* _Exercise requirements_:
Could you print every line from the first one of the records below through the line containing "ring mcp: (328, 200)", with both included and nothing else?

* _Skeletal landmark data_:
══════════════════════════════
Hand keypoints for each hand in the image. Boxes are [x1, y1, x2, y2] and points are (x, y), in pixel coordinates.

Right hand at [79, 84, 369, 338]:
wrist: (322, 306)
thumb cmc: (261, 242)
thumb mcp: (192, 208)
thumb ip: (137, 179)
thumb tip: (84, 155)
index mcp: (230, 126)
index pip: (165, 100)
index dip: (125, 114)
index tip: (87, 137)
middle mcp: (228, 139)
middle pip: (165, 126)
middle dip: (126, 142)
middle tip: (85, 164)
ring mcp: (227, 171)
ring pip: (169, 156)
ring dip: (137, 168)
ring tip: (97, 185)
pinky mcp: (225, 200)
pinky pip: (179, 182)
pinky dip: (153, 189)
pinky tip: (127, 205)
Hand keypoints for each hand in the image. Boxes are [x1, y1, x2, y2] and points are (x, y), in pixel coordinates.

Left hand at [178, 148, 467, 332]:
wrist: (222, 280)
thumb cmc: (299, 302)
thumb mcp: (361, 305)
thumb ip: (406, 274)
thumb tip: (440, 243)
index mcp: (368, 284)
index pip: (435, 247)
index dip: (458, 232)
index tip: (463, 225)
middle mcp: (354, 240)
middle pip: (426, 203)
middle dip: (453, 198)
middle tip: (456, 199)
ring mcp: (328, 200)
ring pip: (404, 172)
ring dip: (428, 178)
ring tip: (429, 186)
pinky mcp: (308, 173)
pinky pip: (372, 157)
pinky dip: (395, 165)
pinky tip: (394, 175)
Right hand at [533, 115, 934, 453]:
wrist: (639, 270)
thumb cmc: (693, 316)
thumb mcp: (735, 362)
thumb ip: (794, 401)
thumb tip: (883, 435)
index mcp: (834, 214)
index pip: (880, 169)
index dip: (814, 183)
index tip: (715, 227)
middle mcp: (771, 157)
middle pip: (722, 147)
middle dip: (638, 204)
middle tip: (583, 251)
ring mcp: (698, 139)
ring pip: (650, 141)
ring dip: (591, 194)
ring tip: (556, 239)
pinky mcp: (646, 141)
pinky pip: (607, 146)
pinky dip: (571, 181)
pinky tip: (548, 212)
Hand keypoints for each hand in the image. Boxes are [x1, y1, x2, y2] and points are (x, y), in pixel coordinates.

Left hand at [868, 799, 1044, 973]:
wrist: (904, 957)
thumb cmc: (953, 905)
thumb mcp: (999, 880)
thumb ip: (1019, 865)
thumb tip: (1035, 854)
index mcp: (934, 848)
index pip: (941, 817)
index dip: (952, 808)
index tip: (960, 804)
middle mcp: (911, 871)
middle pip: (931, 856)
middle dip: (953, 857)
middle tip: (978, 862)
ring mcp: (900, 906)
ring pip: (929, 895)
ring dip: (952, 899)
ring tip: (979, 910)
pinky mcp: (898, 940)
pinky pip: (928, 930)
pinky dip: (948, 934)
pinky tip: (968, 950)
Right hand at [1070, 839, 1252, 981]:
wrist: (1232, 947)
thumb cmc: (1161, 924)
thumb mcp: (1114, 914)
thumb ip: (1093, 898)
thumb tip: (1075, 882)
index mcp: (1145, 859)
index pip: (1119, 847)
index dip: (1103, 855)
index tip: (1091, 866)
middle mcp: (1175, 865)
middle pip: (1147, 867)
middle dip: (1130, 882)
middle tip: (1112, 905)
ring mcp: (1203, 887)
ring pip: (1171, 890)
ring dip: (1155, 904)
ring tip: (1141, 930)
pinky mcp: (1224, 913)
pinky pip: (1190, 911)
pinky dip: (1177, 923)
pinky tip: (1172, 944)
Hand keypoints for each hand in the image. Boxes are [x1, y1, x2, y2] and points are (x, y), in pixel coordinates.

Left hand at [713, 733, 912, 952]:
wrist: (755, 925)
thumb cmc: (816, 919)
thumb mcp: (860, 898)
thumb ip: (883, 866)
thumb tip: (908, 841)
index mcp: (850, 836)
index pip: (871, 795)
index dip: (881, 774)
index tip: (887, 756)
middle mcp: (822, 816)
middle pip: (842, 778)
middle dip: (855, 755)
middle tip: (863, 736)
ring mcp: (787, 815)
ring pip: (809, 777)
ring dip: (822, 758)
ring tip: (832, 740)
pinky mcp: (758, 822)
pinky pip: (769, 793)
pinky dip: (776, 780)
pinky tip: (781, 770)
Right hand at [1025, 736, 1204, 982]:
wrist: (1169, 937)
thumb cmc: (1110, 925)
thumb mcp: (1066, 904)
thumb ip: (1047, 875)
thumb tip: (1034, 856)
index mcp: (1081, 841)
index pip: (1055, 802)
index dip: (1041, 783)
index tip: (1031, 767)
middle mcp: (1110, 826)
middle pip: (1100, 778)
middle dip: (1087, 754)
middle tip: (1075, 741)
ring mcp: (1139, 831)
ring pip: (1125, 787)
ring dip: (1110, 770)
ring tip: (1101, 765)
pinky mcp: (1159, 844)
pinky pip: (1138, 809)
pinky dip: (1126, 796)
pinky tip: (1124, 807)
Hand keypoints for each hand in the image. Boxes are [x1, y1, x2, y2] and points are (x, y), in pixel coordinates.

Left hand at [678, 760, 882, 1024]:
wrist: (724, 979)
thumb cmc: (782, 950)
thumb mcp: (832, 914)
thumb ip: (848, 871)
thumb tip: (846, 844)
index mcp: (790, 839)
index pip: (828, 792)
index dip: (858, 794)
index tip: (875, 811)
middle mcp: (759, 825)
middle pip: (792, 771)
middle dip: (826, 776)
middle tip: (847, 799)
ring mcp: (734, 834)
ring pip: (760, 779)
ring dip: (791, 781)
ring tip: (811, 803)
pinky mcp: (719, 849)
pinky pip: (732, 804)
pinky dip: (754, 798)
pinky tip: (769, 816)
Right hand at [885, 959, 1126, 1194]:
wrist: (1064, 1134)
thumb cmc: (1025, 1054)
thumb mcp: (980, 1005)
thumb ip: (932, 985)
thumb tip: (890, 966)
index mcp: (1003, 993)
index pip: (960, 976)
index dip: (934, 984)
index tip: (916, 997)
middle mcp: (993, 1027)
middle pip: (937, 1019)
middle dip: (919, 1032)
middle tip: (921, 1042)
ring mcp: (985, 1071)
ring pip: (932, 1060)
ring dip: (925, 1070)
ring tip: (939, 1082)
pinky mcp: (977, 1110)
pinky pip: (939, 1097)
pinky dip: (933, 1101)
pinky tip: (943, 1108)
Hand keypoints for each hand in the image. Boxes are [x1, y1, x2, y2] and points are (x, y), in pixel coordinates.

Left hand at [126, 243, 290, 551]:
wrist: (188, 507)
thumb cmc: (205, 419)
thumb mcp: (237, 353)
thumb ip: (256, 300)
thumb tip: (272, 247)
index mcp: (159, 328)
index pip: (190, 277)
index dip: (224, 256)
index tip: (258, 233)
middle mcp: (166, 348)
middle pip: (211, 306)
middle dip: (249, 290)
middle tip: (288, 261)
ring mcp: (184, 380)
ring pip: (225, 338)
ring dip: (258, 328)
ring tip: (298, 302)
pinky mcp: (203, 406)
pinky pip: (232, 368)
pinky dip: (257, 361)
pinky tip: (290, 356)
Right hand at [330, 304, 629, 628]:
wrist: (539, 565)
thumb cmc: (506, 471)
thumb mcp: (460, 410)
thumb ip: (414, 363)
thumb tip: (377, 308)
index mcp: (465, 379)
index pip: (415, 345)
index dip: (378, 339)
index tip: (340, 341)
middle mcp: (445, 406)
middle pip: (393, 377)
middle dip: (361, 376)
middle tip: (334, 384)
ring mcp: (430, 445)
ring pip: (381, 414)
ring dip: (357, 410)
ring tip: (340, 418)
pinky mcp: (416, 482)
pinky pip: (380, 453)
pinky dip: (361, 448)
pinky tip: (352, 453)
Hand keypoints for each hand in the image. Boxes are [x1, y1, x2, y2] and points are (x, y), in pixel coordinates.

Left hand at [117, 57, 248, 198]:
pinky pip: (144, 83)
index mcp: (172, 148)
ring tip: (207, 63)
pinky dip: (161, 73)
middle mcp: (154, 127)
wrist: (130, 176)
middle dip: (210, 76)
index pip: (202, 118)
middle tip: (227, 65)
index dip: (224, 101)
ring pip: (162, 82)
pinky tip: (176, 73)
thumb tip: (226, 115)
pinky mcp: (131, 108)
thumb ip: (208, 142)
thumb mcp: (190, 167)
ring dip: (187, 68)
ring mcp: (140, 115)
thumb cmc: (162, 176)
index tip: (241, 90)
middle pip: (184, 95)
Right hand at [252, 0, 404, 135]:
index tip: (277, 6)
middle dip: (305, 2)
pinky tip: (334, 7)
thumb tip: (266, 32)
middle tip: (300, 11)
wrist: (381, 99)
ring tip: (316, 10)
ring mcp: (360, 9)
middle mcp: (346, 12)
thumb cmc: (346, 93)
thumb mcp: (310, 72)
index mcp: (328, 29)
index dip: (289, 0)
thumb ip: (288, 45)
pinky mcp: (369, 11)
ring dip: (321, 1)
══════════════════════════════
* _The answer_:
Hand keypoints for each hand in the image. Boxes are [x1, y1, x2, y2] and points are (x, y), in pixel coordinates.

Right hand at [79, 84, 369, 338]:
wrist: (322, 306)
thumb cmc: (261, 242)
thumb mcp: (192, 208)
thumb ip: (137, 179)
thumb tip: (84, 155)
index mcp: (230, 126)
index pip: (165, 100)
index dip: (125, 114)
index tip: (87, 137)
middle mcp: (228, 139)
middle pip: (165, 126)
middle dip: (126, 142)
middle tip: (85, 164)
ring mcp: (227, 171)
ring pip: (169, 156)
ring dip: (137, 168)
ring tip: (97, 185)
pinky mcp: (225, 200)
pinky pip: (179, 182)
pinky dip: (153, 189)
pinky tip: (127, 205)
Hand keypoints for each hand in the image. Boxes are [x1, y1, x2, y2] and points are (x, y), in pixel coordinates.

Left hand at [178, 148, 467, 332]:
wrist: (222, 280)
thumb cmc: (299, 302)
thumb mcp: (361, 305)
thumb ip: (406, 274)
thumb tip: (440, 243)
index mcp: (368, 284)
index pip: (435, 247)
index dip: (458, 232)
index tip: (463, 225)
middle mcp: (354, 240)
middle pip: (426, 203)
middle dip: (453, 198)
middle tip: (456, 199)
ring mcp: (328, 200)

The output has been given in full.